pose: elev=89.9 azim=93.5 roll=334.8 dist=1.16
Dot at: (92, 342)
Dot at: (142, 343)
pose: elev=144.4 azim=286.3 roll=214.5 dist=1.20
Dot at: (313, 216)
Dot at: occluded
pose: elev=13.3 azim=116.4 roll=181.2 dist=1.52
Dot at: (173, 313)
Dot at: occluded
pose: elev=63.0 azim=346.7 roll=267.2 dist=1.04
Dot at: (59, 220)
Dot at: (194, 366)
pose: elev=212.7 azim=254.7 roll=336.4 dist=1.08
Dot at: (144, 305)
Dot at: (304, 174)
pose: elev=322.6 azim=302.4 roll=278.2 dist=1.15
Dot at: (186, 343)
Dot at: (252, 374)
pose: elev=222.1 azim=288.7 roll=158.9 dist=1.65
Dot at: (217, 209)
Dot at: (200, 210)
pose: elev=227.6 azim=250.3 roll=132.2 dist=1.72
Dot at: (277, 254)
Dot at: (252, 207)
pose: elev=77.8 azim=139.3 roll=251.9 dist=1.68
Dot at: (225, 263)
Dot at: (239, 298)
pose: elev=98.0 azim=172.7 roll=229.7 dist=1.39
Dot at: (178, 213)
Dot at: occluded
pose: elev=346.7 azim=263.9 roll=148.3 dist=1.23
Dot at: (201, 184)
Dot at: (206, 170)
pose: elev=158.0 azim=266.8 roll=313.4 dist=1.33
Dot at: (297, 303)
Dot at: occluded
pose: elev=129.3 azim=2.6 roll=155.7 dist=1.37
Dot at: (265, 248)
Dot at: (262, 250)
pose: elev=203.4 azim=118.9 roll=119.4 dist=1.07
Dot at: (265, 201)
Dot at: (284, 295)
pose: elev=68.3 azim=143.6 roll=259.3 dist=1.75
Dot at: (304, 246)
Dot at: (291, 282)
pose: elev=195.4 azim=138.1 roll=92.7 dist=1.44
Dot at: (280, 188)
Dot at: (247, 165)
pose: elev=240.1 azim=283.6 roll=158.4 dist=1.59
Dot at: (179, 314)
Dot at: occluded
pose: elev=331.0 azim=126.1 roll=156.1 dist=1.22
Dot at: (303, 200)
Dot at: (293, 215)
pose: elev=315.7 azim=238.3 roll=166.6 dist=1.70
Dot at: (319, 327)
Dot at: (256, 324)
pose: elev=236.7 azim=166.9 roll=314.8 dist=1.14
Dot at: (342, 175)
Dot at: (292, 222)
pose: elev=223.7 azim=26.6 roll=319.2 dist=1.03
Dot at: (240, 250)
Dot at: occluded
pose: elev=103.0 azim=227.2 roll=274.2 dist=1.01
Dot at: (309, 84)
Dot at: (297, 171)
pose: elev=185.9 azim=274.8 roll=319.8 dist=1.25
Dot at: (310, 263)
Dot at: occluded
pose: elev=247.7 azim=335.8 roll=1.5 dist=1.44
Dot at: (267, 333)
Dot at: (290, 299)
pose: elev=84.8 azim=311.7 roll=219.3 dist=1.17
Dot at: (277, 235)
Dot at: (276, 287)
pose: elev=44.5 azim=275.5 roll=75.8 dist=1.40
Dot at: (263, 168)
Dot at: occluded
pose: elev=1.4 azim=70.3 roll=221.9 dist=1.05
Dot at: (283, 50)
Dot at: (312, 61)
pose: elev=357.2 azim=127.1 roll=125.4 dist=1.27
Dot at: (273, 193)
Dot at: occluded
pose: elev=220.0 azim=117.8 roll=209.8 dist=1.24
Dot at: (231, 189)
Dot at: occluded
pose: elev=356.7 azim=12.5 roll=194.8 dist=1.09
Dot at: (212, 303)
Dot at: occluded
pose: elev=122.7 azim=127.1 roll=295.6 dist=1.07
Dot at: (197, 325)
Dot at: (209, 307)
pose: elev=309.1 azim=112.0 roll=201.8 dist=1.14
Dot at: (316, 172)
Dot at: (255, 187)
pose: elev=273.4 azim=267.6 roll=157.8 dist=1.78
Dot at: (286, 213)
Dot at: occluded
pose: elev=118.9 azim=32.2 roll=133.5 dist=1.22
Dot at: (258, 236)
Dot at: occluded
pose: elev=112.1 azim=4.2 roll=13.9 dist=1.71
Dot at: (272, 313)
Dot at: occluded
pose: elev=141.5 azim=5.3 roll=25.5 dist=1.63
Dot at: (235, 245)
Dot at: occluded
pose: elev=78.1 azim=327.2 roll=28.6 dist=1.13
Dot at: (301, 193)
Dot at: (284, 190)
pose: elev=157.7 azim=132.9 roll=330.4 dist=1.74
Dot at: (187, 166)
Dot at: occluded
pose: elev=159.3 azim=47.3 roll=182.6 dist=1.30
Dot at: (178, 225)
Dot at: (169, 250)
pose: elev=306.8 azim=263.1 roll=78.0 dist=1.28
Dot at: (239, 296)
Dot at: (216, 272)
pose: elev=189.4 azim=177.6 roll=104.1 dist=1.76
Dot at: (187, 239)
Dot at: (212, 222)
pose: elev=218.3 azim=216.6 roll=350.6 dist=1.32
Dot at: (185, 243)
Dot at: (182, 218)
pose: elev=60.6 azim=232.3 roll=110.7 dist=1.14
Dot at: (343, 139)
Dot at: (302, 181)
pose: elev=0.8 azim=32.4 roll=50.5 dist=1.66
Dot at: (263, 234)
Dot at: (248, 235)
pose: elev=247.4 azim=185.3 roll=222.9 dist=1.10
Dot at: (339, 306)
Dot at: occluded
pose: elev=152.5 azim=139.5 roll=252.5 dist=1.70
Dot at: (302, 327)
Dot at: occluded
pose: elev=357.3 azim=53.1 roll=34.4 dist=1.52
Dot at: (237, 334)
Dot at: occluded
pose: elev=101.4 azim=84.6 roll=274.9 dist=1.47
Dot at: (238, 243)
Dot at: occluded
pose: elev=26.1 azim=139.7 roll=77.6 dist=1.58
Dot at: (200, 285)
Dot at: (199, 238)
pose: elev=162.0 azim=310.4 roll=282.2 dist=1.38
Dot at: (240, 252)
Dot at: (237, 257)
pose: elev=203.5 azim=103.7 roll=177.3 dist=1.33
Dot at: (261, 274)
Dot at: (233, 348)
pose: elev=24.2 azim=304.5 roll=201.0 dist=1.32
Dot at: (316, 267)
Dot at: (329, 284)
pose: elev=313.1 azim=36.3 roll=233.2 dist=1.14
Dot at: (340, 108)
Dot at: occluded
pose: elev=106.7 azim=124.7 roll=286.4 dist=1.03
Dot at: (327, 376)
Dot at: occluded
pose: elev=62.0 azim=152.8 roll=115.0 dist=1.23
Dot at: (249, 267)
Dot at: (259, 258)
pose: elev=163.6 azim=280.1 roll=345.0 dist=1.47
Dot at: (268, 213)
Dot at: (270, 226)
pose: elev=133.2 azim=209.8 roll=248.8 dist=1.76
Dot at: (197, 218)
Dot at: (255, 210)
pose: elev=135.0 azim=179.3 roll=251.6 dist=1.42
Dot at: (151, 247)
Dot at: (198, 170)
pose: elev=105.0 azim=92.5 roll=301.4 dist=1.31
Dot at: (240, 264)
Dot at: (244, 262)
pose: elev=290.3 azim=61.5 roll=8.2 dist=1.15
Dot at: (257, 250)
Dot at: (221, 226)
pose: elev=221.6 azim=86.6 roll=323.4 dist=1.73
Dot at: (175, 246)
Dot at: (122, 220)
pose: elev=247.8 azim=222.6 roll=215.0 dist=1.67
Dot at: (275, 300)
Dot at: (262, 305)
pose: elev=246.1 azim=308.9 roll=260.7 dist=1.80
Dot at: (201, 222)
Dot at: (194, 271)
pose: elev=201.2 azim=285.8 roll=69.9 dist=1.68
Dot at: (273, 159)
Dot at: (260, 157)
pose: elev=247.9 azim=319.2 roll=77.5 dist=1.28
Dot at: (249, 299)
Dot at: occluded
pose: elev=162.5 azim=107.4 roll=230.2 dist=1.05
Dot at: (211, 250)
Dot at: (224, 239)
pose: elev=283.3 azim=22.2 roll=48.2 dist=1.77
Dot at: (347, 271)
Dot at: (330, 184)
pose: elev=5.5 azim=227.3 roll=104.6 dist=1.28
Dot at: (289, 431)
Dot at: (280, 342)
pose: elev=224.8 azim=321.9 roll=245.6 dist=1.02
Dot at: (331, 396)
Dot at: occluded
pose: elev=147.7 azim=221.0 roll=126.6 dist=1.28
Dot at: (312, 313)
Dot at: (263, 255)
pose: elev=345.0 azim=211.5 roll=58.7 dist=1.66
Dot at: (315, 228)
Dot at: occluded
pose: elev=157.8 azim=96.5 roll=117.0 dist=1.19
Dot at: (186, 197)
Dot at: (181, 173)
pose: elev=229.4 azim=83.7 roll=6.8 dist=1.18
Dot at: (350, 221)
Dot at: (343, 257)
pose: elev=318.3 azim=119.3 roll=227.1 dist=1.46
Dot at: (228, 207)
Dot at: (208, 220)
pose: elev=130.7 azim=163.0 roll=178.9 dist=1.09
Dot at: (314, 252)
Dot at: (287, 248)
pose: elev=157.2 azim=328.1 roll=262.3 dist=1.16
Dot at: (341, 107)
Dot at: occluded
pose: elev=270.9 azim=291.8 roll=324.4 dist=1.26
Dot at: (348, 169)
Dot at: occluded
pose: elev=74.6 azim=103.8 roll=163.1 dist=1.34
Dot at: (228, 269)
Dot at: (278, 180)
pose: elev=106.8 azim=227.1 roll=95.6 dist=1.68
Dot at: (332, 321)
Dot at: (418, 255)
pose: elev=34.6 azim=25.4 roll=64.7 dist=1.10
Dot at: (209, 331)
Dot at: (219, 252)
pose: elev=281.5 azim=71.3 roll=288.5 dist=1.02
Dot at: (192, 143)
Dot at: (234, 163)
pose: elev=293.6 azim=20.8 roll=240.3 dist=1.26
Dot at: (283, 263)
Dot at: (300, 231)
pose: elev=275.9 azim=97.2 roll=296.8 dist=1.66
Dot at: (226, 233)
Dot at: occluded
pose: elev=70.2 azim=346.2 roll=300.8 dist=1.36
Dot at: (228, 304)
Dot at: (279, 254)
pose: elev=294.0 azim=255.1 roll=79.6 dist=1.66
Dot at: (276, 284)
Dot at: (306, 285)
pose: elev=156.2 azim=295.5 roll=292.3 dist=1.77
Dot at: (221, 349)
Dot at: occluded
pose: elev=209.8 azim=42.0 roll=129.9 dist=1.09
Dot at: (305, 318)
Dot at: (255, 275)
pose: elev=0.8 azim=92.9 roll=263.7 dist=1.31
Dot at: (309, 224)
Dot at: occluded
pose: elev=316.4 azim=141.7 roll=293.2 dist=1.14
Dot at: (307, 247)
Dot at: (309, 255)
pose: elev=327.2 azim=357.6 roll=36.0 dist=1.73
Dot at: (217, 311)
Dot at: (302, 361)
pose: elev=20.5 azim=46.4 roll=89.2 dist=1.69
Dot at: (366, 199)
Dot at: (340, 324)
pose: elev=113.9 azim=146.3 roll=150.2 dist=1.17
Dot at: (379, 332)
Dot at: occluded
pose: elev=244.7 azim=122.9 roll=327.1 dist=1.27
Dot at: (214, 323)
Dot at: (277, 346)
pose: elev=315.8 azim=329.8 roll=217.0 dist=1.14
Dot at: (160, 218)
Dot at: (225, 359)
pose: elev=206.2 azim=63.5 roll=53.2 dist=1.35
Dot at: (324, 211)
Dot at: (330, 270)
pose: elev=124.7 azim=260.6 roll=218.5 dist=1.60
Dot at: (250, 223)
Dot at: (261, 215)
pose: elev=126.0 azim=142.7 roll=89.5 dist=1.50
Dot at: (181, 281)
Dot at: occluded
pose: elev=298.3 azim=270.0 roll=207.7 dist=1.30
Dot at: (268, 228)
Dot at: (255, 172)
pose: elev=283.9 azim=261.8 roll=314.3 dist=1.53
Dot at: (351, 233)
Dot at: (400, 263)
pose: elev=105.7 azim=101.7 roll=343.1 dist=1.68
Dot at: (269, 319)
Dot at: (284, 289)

• _Tarea_: Convierte en una lista JSON de cadenas las líneas de arriba, empezando por la que contiene "pose: elev=283.3 azim=22.2" y siguiendo hasta la que contiene "Dot at: (279, 254)", ambas incluidas. Usa una cadena por línea y omite las líneas en blanco.

• _Respuesta_:
[
  "pose: elev=283.3 azim=22.2 roll=48.2 dist=1.77",
  "Dot at: (347, 271)",
  "Dot at: (330, 184)",
  "pose: elev=5.5 azim=227.3 roll=104.6 dist=1.28",
  "Dot at: (289, 431)",
  "Dot at: (280, 342)",
  "pose: elev=224.8 azim=321.9 roll=245.6 dist=1.02",
  "Dot at: (331, 396)",
  "Dot at: occluded",
  "pose: elev=147.7 azim=221.0 roll=126.6 dist=1.28",
  "Dot at: (312, 313)",
  "Dot at: (263, 255)",
  "pose: elev=345.0 azim=211.5 roll=58.7 dist=1.66",
  "Dot at: (315, 228)",
  "Dot at: occluded",
  "pose: elev=157.8 azim=96.5 roll=117.0 dist=1.19",
  "Dot at: (186, 197)",
  "Dot at: (181, 173)",
  "pose: elev=229.4 azim=83.7 roll=6.8 dist=1.18",
  "Dot at: (350, 221)",
  "Dot at: (343, 257)",
  "pose: elev=318.3 azim=119.3 roll=227.1 dist=1.46",
  "Dot at: (228, 207)",
  "Dot at: (208, 220)",
  "pose: elev=130.7 azim=163.0 roll=178.9 dist=1.09",
  "Dot at: (314, 252)",
  "Dot at: (287, 248)",
  "pose: elev=157.2 azim=328.1 roll=262.3 dist=1.16",
  "Dot at: (341, 107)",
  "Dot at: occluded",
  "pose: elev=270.9 azim=291.8 roll=324.4 dist=1.26",
  "Dot at: (348, 169)",
  "Dot at: occluded",
  "pose: elev=74.6 azim=103.8 roll=163.1 dist=1.34",
  "Dot at: (228, 269)",
  "Dot at: (278, 180)",
  "pose: elev=106.8 azim=227.1 roll=95.6 dist=1.68",
  "Dot at: (332, 321)",
  "Dot at: (418, 255)",
  "pose: elev=34.6 azim=25.4 roll=64.7 dist=1.10",
  "Dot at: (209, 331)",
  "Dot at: (219, 252)",
  "pose: elev=281.5 azim=71.3 roll=288.5 dist=1.02",
  "Dot at: (192, 143)",
  "Dot at: (234, 163)",
  "pose: elev=293.6 azim=20.8 roll=240.3 dist=1.26",
  "Dot at: (283, 263)",
  "Dot at: (300, 231)",
  "pose: elev=275.9 azim=97.2 roll=296.8 dist=1.66",
  "Dot at: (226, 233)",
  "Dot at: occluded",
  "pose: elev=70.2 azim=346.2 roll=300.8 dist=1.36",
  "Dot at: (228, 304)",
  "Dot at: (279, 254)"
]